40. İncelenen başvuruda, 18/11/2009 tarihinde etkili hâle
gelen hukuk yoluna ilişkin makul bir süre içinde dava açıldığı hâlde davanın
zamanaşımından reddedilmesinden dolayı mahkemeye erişim hakkının ihlal edildiği
sonucuna ulaşılmıştır. Dolayısıyla ihlalin mahkeme kararından kaynaklandığı
anlaşılmaktadır.
41. Bu durumda mülkiyet hakkının ihlalinin sonuçlarının
ortadan kaldırılması için yeniden yargılama yapılmasında hukuki yarar
bulunmaktadır. Yapılacak yeniden yargılama ise bireysel başvuruya özgü
düzenleme içeren 6216 sayılı Kanun'un 50. maddesinin (2) numaralı fıkrasına
göre ihlalin ve sonuçlarının ortadan kaldırılmasına yöneliktir. Bu kapsamda
yapılması gereken iş, yeniden yargılama kararı verilerek Anayasa Mahkemesini
ihlal sonucuna ulaştıran nedenleri gideren, ihlal kararında belirtilen ilkelere
uygun yeni bir karar verilmesinden ibarettir. Bu sebeple kararın bir örneğinin
yeniden yargılama yapılmak üzere Beykoz 2. Asliye Hukuk Mahkemesine
gönderilmesine karar verilmesi gerekmektedir.
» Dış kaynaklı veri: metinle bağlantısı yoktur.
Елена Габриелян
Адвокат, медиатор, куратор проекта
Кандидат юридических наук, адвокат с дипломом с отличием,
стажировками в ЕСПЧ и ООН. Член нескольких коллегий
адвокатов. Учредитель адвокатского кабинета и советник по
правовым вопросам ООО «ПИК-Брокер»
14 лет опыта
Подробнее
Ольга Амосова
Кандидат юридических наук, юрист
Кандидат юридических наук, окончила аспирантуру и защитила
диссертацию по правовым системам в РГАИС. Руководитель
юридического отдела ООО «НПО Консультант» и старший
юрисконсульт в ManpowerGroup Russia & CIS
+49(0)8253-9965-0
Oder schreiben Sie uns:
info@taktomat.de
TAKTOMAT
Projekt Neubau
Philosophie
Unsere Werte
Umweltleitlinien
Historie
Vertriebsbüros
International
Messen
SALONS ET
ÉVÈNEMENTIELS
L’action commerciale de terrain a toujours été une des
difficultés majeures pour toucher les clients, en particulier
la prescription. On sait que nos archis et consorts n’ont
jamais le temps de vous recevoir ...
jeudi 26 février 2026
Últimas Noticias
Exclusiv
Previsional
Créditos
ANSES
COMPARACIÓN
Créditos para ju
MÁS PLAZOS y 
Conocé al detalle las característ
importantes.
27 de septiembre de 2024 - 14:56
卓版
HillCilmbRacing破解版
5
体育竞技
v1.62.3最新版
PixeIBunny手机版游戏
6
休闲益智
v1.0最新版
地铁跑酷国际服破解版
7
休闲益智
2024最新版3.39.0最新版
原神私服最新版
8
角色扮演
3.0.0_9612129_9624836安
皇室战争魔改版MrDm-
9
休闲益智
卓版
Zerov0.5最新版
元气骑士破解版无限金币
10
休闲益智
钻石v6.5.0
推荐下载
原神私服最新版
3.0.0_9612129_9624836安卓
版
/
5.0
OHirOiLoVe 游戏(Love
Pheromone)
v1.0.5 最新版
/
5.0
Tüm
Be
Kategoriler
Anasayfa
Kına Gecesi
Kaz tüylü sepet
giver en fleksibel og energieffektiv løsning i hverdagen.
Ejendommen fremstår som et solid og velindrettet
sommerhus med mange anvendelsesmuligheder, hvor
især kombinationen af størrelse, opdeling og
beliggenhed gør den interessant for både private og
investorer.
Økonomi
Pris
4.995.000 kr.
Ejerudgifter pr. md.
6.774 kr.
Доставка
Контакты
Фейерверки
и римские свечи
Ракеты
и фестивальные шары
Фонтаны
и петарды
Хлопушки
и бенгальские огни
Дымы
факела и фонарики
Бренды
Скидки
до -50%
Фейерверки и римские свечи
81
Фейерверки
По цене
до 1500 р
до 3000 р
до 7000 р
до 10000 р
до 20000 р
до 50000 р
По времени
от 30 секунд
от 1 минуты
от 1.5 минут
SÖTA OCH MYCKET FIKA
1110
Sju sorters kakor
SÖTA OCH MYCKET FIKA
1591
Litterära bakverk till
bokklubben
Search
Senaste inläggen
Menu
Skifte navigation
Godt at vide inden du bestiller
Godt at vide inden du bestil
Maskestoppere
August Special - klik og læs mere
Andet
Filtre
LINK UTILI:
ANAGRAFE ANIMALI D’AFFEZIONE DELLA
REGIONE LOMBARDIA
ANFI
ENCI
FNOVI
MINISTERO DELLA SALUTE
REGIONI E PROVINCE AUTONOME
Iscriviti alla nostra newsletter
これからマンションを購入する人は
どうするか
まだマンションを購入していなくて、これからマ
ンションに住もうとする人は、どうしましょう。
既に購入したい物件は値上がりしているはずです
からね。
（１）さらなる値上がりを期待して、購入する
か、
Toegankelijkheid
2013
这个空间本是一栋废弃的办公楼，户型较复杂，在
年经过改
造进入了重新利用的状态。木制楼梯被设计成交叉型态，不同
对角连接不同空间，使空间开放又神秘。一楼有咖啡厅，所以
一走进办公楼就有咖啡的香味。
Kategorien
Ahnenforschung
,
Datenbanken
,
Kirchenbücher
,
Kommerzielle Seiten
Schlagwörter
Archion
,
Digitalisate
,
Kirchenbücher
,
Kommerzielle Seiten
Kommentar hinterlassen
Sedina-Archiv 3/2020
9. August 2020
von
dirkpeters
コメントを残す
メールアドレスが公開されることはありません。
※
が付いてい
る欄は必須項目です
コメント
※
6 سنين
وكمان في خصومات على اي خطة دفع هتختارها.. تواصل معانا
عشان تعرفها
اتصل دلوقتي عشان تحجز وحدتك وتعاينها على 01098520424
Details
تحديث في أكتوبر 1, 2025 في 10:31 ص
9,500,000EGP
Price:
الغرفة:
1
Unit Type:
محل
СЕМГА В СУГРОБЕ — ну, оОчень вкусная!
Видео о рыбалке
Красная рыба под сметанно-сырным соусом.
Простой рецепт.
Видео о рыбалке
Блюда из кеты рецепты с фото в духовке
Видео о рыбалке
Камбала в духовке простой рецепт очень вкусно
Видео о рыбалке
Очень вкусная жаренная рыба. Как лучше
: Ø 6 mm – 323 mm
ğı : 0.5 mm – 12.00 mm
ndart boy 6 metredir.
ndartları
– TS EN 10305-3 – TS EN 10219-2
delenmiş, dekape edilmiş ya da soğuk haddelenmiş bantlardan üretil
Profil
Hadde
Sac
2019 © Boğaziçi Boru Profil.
42. İhlalin ve sonuçlarının ortadan kaldırılması için
yeniden yargılamanın yeterli bir giderim sağlayacağı anlaşıldığından tazminat
talebinin reddine karar verilmesi gerektiği sonucuna ulaşılmıştır.
43. Dosyadaki belgelerden tespit edilen 294,70 TL harcın
başvuruculara ayrı ayrı ödenmesine, 3.000 TL vekâlet ücretinin ise
başvuruculara müştereken ödenmesine karar verilmesi gerekir.
VI. HÜKÜM
Açıklanan gerekçelerle;
A. 1. Mahkemeye erişim hakkının ihlal edildiğine ilişkin
iddianın KABUL EDİLEBİLİR OLDUĞUNA,
2. Anayasa’nın 36. maddesinde güvence altına alınan
mahkemeye erişim hakkının İHLAL EDİLDİĞİNE,
B. Kararın bir örneğinin mahkemeye erişim hakkının
ihlalinin sonuçlarının ortadan kaldırılması için yeniden yargılama yapılmak
üzere Beykoz 2. Asliye Hukuk Mahkemesine (E.2012/333, K.2014/468)
GÖNDERİLMESİNE,
C. Başvurucuların tazminat taleplerinin REDİNE,
D. 294,70 TL harcın başvuruculara AYRI AYRI, 3.000 TL
tutarındaki vekâlet ücretinin ise başvuruculara MÜŞTEREKEN ÖDENMESİNE,
E. Ödemelerin, kararın tebliğini takiben başvurucuların
Hazine ve Maliye Bakanlığına başvuru tarihinden itibaren dört ay içinde
yapılmasına; ödemede gecikme olması hâlinde bu sürenin sona erdiği tarihten
ödeme tarihine kadar geçen süre için yasal faiz UYGULANMASINA,
F. Kararın bir örneğinin Adalet Bakanlığına
GÖNDERİLMESİNE 15/12/2020 tarihinde OYBİRLİĞİYLE karar verildi.